▶ _WHAT YOU NEED TO DO_: Copy the listing below, switching every "Voir l'offre" to "Voir le produit" and leaving everything else unchanged.

▶ _Stored data_:
▼▼▼

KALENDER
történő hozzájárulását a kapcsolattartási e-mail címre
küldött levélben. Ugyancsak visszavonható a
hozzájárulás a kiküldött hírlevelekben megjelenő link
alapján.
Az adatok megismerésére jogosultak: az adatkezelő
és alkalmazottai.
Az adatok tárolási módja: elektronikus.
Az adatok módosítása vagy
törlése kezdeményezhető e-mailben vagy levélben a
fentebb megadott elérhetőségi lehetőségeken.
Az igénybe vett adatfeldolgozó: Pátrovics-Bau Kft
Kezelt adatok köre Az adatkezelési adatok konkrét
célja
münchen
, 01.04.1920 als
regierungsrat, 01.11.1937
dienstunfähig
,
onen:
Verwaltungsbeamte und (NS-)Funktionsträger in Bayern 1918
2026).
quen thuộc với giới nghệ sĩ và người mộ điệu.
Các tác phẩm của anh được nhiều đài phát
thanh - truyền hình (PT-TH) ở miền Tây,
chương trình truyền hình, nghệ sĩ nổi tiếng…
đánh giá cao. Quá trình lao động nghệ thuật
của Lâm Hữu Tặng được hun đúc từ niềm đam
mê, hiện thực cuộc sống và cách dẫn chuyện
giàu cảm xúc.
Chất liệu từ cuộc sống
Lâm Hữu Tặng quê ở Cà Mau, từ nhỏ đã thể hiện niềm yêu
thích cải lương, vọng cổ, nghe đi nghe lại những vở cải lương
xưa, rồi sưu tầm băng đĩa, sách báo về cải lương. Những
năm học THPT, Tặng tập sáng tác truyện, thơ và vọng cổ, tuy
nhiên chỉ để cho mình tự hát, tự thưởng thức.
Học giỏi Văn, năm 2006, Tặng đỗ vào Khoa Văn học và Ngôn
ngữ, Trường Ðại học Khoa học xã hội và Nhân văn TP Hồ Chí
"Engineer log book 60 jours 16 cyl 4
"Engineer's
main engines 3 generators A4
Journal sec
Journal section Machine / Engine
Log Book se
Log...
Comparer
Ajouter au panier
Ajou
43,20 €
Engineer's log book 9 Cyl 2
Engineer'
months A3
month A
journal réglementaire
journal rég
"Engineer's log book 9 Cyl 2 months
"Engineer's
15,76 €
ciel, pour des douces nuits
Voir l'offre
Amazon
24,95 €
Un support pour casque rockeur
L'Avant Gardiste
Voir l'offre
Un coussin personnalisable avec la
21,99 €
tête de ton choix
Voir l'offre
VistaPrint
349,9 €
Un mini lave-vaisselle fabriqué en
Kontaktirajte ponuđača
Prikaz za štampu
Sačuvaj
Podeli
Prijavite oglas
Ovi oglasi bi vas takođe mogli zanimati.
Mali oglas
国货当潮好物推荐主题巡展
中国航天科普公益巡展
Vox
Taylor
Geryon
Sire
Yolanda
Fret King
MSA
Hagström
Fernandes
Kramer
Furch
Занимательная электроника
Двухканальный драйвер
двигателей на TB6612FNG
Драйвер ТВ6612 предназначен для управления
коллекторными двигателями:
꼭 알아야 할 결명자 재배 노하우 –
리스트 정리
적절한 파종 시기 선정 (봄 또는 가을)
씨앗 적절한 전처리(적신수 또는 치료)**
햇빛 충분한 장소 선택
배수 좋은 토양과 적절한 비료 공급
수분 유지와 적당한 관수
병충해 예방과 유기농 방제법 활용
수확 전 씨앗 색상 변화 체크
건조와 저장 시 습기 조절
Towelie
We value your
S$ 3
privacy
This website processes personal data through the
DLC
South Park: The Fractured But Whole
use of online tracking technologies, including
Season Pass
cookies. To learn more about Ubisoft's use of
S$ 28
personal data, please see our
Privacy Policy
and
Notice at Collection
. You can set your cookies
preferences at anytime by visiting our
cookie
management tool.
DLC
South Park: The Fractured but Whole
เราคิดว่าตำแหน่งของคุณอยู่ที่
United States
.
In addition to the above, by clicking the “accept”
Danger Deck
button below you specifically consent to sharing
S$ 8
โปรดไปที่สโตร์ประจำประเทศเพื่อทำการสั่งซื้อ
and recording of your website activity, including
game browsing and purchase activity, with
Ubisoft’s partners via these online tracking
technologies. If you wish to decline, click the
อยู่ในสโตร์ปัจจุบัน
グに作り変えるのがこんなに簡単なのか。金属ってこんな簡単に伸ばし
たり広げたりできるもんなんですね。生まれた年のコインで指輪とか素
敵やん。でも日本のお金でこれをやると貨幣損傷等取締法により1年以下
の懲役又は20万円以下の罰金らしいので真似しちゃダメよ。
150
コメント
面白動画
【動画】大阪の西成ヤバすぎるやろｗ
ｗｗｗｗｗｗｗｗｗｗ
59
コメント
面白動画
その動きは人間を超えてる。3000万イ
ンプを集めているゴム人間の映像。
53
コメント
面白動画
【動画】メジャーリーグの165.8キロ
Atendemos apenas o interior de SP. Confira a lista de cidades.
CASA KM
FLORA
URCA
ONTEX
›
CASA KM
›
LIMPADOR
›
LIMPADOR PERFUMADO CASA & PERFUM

▲▲▲

▶ _OUTPUT FOR THIS TASK_:
KALENDER
történő hozzájárulását a kapcsolattartási e-mail címre
küldött levélben. Ugyancsak visszavonható a
hozzájárulás a kiküldött hírlevelekben megjelenő link
alapján.
Az adatok megismerésére jogosultak: az adatkezelő
és alkalmazottai.
Az adatok tárolási módja: elektronikus.
Az adatok módosítása vagy
törlése kezdeményezhető e-mailben vagy levélben a
fentebb megadott elérhetőségi lehetőségeken.
Az igénybe vett adatfeldolgozó: Pátrovics-Bau Kft
Kezelt adatok köre Az adatkezelési adatok konkrét
célja
münchen
, 01.04.1920 als
regierungsrat, 01.11.1937
dienstunfähig
,
onen:
Verwaltungsbeamte und (NS-)Funktionsträger in Bayern 1918
2026).
quen thuộc với giới nghệ sĩ và người mộ điệu.
Các tác phẩm của anh được nhiều đài phát
thanh - truyền hình (PT-TH) ở miền Tây,
chương trình truyền hình, nghệ sĩ nổi tiếng…
đánh giá cao. Quá trình lao động nghệ thuật
của Lâm Hữu Tặng được hun đúc từ niềm đam
mê, hiện thực cuộc sống và cách dẫn chuyện
giàu cảm xúc.
Chất liệu từ cuộc sống
Lâm Hữu Tặng quê ở Cà Mau, từ nhỏ đã thể hiện niềm yêu
thích cải lương, vọng cổ, nghe đi nghe lại những vở cải lương
xưa, rồi sưu tầm băng đĩa, sách báo về cải lương. Những
năm học THPT, Tặng tập sáng tác truyện, thơ và vọng cổ, tuy
nhiên chỉ để cho mình tự hát, tự thưởng thức.
Học giỏi Văn, năm 2006, Tặng đỗ vào Khoa Văn học và Ngôn
ngữ, Trường Ðại học Khoa học xã hội và Nhân văn TP Hồ Chí
"Engineer log book 60 jours 16 cyl 4
"Engineer's
main engines 3 generators A4
Journal sec
Journal section Machine / Engine
Log Book se
Log...
Comparer
Ajouter au panier
Ajou
43,20 €
Engineer's log book 9 Cyl 2
Engineer'
months A3
month A
journal réglementaire
journal rég
"Engineer's log book 9 Cyl 2 months
"Engineer's
15,76 €
ciel, pour des douces nuits
Voir le produit
Amazon
24,95 €
Un support pour casque rockeur
L'Avant Gardiste
Voir le produit
Un coussin personnalisable avec la
21,99 €
tête de ton choix
Voir le produit
VistaPrint
349,9 €
Un mini lave-vaisselle fabriqué en
Kontaktirajte ponuđača
Prikaz za štampu
Sačuvaj
Podeli
Prijavite oglas
Ovi oglasi bi vas takođe mogli zanimati.
Mali oglas
国货当潮好物推荐主题巡展
中国航天科普公益巡展
Vox
Taylor
Geryon
Sire
Yolanda
Fret King
MSA
Hagström
Fernandes
Kramer
Furch
Занимательная электроника
Двухканальный драйвер
двигателей на TB6612FNG
Драйвер ТВ6612 предназначен для управления
коллекторными двигателями:
꼭 알아야 할 결명자 재배 노하우 –
리스트 정리
적절한 파종 시기 선정 (봄 또는 가을)
씨앗 적절한 전처리(적신수 또는 치료)**
햇빛 충분한 장소 선택
배수 좋은 토양과 적절한 비료 공급
수분 유지와 적당한 관수
병충해 예방과 유기농 방제법 활용
수확 전 씨앗 색상 변화 체크
건조와 저장 시 습기 조절
Towelie
We value your
S$ 3
privacy
This website processes personal data through the
DLC
South Park: The Fractured But Whole
use of online tracking technologies, including
Season Pass
cookies. To learn more about Ubisoft's use of
S$ 28
personal data, please see our
Privacy Policy
and
Notice at Collection
. You can set your cookies
preferences at anytime by visiting our
cookie
management tool.
DLC
South Park: The Fractured but Whole
เราคิดว่าตำแหน่งของคุณอยู่ที่
United States
.
In addition to the above, by clicking the “accept”
Danger Deck
button below you specifically consent to sharing
S$ 8
โปรดไปที่สโตร์ประจำประเทศเพื่อทำการสั่งซื้อ
and recording of your website activity, including
game browsing and purchase activity, with
Ubisoft’s partners via these online tracking
technologies. If you wish to decline, click the
อยู่ในสโตร์ปัจจุบัน
グに作り変えるのがこんなに簡単なのか。金属ってこんな簡単に伸ばし
たり広げたりできるもんなんですね。生まれた年のコインで指輪とか素
敵やん。でも日本のお金でこれをやると貨幣損傷等取締法により1年以下
の懲役又は20万円以下の罰金らしいので真似しちゃダメよ。
150
コメント
面白動画
【動画】大阪の西成ヤバすぎるやろｗ
ｗｗｗｗｗｗｗｗｗｗ
59
コメント
面白動画
その動きは人間を超えてる。3000万イ
ンプを集めているゴム人間の映像。
53
コメント
面白動画
【動画】メジャーリーグの165.8キロ
Atendemos apenas o interior de SP. Confira a lista de cidades.
CASA KM
FLORA
URCA
ONTEX
›
CASA KM
›
LIMPADOR
›
LIMPADOR PERFUMADO CASA & PERFUM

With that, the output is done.